The original Whio was designed by New Zealander Peter Sewell as a lightweight and economical cruiser that would also be very seaworthy.
With her specially designed propeller she was reputed to go up to 20kts.
The good people at Off Centre Harbour got together with Will Sturdy at Brooklin Boat Yard to make a new version of Whio which could be built as a kit using cnc cut parts.
Will has vast experience producing the highly efficient and user-friendly setups and components used by the boatbuilders at Brooklyn Boat Yard.
The Aroha version uses the same leading-edge stringer-frame construction used at Brooklyn Boat Yard. The strongback and other components all fit together with interlocking tabs thus helping to reduce construction time (the holy grail of cnc boatbuilding) whilst ensuring that accuracy is maintained (the main advantage of cnc cutting).
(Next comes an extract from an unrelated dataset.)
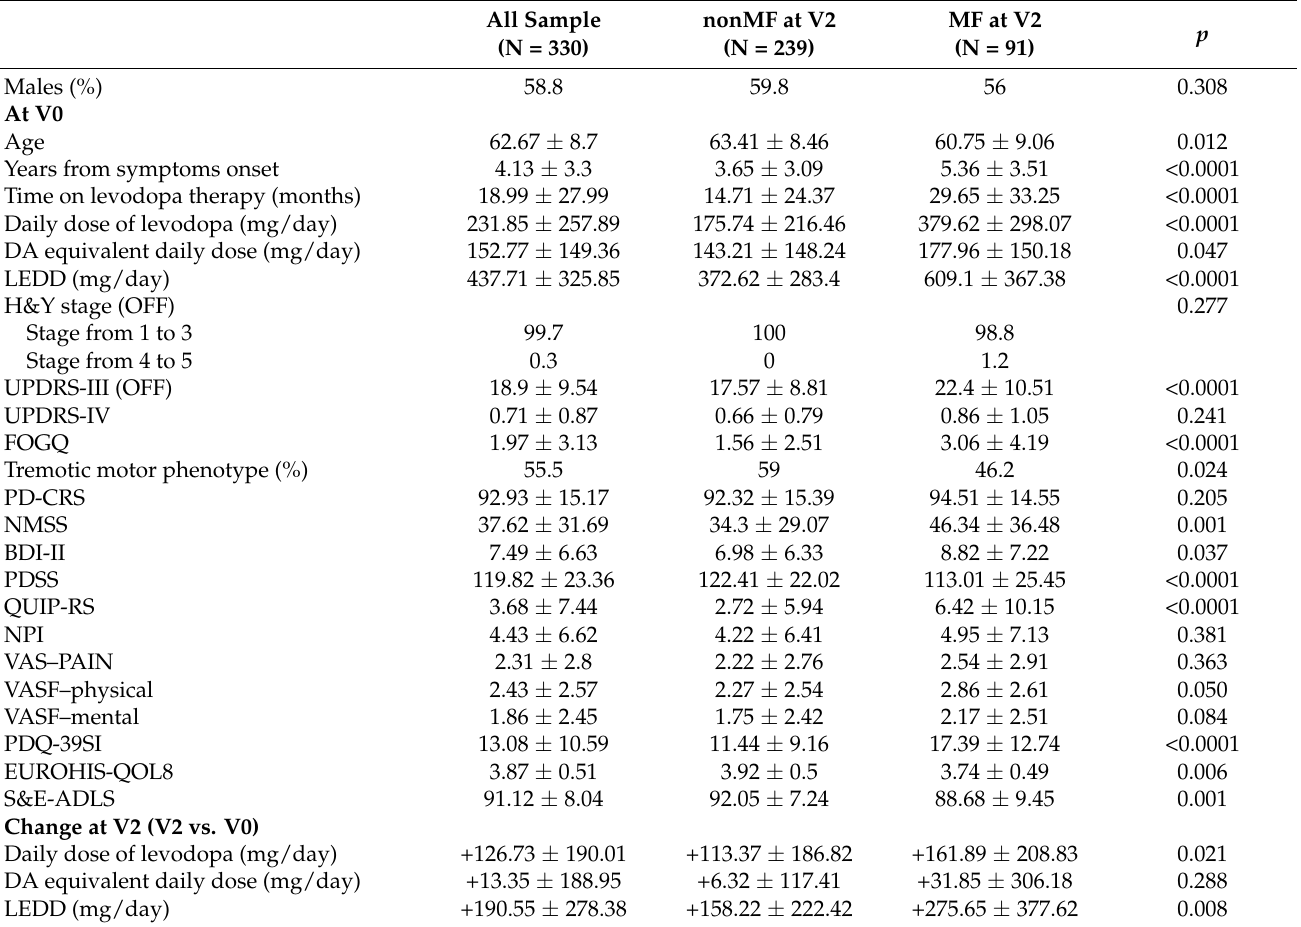
Table 1. Different PD-related variables in PD patients who developed MF at V2 (MF at V2; N = 91) compared with those patients who did not develop MF at V2 (nonMF at V2; N = 239). All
The cnc cut kit consists of most of the structural sheet members to build the boat, bulkheads, seats, sole boards as well as the building frame. Plywood for cold moulding the hull is available separately and can be cut into strips on a standard table saw.
Aroha is 9m long, 2.13m wide but draws just 60cm and displaces a mere 1660kg, so she is a boat that can still be trailed and launched by her owner(s) without too much difficulty whilst retaining her excellent seakeeping abilities. I think readers will agree she is an elegant boat and hopefully we will be seeing a new version gracing the Swan river here in Perth in the not too distant future.
Another new and interesting design from the folks at Off Centre Harbour is Oonagh, a boat I was recently asked to cut for a builder in Victoria.
Oonagh was designed by Doug Hylan as an alternative to the ubiquitous RIB dinghy, being both seaworthy and stable and capable of carrying an outboard but also a boat that can be rowed and sailed too.
Oonagh’s transom stem may look unfamiliar to some but the shape does have some distinct advantages. Firstly it is significantly easier to plank with no need for rebates or extra twisting at the plank ends. This alone would make Oonagh an enticing prospect for home builders. On an even more practical level this type of design has all the volume and carrying capacity of a boat several feet longer because the pointy ends of a boat contain very little volume or storage space, but on Oonagh the shortened length allowing for easier storage if garage space is restricted.
Oonagh also has several decent sized lockers giving her ample storage space, there is one large locker under the after seat, a couple midships and two in the foredeck making her ideal for use as a fishing skiff as well as sailing rowing and any other work the owner needs doing.
I cut the first kit for Oonagh last week and I am looking forward to seeing her come together. Doug Hylan reckons she can be built in about 300 hours by anyone with reasonable woodworking tools and skills.
DRAFT 12cm board up
WEIGHT Approximately 77kg
SAIL AREA 6.3sqm
A series of videos detailing the construction of Oonagh is also available at OCH.